Texto citado >>
Bobbio (1995) explica com um exemplo essa teoria, ao dizer que “se, existe uma norma que diz: ‘É proibido importar cigarros’, tal norma contém implicitamente em si uma outra norma que diz: ‘É permitido importar todas as outras coisas que não sejam cigarros’”. Assim, para essa teoria até:

“mesmo um sistema normativo constituído por uma única norma é um ordenamento completo, pois aquela única norma é acompanhada por uma segunda norma implícita que fecha o próprio sistema, atribuindo a qualificação de lícito a todos os fatos não previstos pela primeira norma”.

Segundo Cappi e Cappi (2004), “os críticos da teoria da norma geral exclusiva ponderam que se esta fosse a vontade do legislador, seria desnecessária a inclusão do art. 4° da LICC (...)”.

Outra crítica que se faz a essa teoria reside na circunstância em que, contrariamente ao que ela expõe, nem todas as situações não abarcadas por uma norma particular são resolvidas mediante determinações ao contrário, mas sim através da analogia, ou seja, busca-se uma solução idêntica à da norma escrita que melhor irá regular uma situação não prevista.

3.2. Correntes que admitem a existência de lacunas

Para Diniz (2002), a idéia de lacunas é vista em uma concepção de sistema jurídico. Assim, dentro de um sistema fechado e completo, em relação a um conjunto de casos e condutas, não há que se falar em lacunas, enquanto em um sistema aberto e incompleto, pode-se se falar na existência de lacunas.

Nesse norte, a lacuna está diretamente relacionada à incompletude do sistema. Na lição de Diniz (2002), o sistema seria completo caso proporcionasse uma explicação para todos os fenômenos que recaem em seu âmbito.

Em seu trabalho, Diniz (2002) cita Alchourrõn e Bulygin para enunciar que “as idéias de completude ou incompletude do sistema, de seu aspecto uno ou multifário, de sua abertura ou fechamento é que possibilitam a formulação de uma definição explícita de lacunas”.

Conforme Bobbio (1995), a completude consiste na propriedade pela qual um ordenamento jurídico tem uma norma para regular cada caso. Com isso, a completude pode ser traduzida por falta de lacunas, enquanto a incompletude se verifica na hipótese de falta de uma norma para regular determinado caso concreto.

Conteúdo dos dados >>
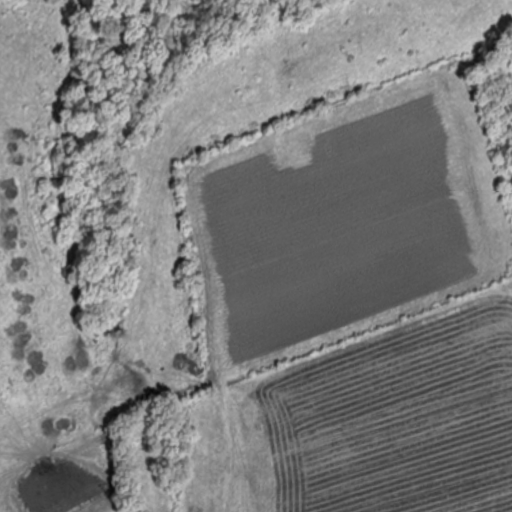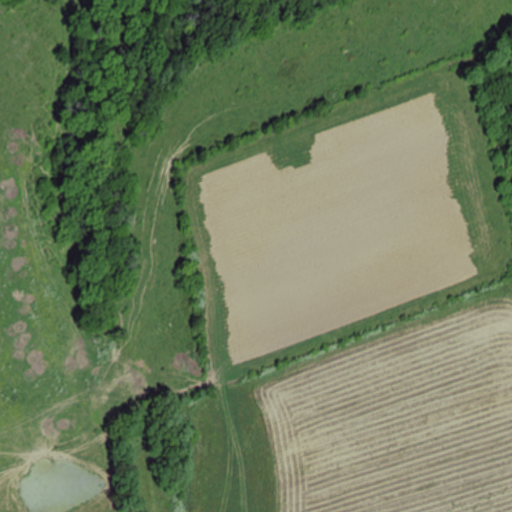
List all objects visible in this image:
road: (451, 510)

Tarefas escritas >>
1 > Transcreva, do texto sobre lacunas no ordenamento jurídico, o trecho entre "Nesse norte, a" e "em seu âmbito.", inclusive.
2 > Dê seguimento ao texto sobre lacunas no ordenamento jurídico a partir do ponto em que ele termina.

As respostas >>
1 >
Nesse norte, a lacuna está diretamente relacionada à incompletude do sistema. Na lição de Diniz (2002), o sistema seria completo caso proporcionasse uma explicação para todos os fenômenos que recaem em seu âmbito.

2 >
A corrente que acredita na existência das lacunas parte do pressuposto que o direito é um sistema aberto, em constante adaptação, sendo que o legislador não tem condições de prever tudo o que pode acontecer. Uma ordem jurídica completa e exaustiva seria pura quimera.

Estudiosa no assunto, Diniz (2002) afirma que a existência de lacunas no direito é uma realidade inquestionável.

No entanto, é importante destacar o entendimento de Perelman (2004), segundo o qual “não se pode, pura e simplesmente, identificar a existência de lacunas com o fato de um sistema formal ser incompleto (...)”.

De acordo com Perelman (2004), somente se pode falar na existência das lacunas no direito depois de exauridas todas as tentativas de interpretar a lei e não se chegar a um resultado satisfatório.

Ao se analisar o ordenamento jurídico brasileiro, infere-se que o próprio legislador admitiu a hipótese de existência das lacunas. Nota-se que o magistrado tem o dever de, no caso concreto, buscar a solução para integrar e preencher as omissões do direito, como se depreende do art. 4º da LICC e do art. 126 do CPC, que consagra o princípio da proibição do non liquet, ou seja, da vedação da denegação de entrega da tutela jurisdicional.

Para uma melhor ilustração do tema, colacionam-se abaixo os referidos dispositivos legais:

“Art. 4º do Decreto-Lei 4.657/42 (LICC) – Quando a lei for omissa, o juiz decidirá o caso de acordo com a analogia, os costumes e os princípios gerais de direito”.

“Art. 126 do CPC. O juiz não se exime de sentenciar ou despachar alegando lacuna ou obscuridade da lei. No julgamento da lide caber-lhe-á aplicar as normas legais; não as havendo, recorrerá à analogia, aos costumes e aos princípios gerais de direito”.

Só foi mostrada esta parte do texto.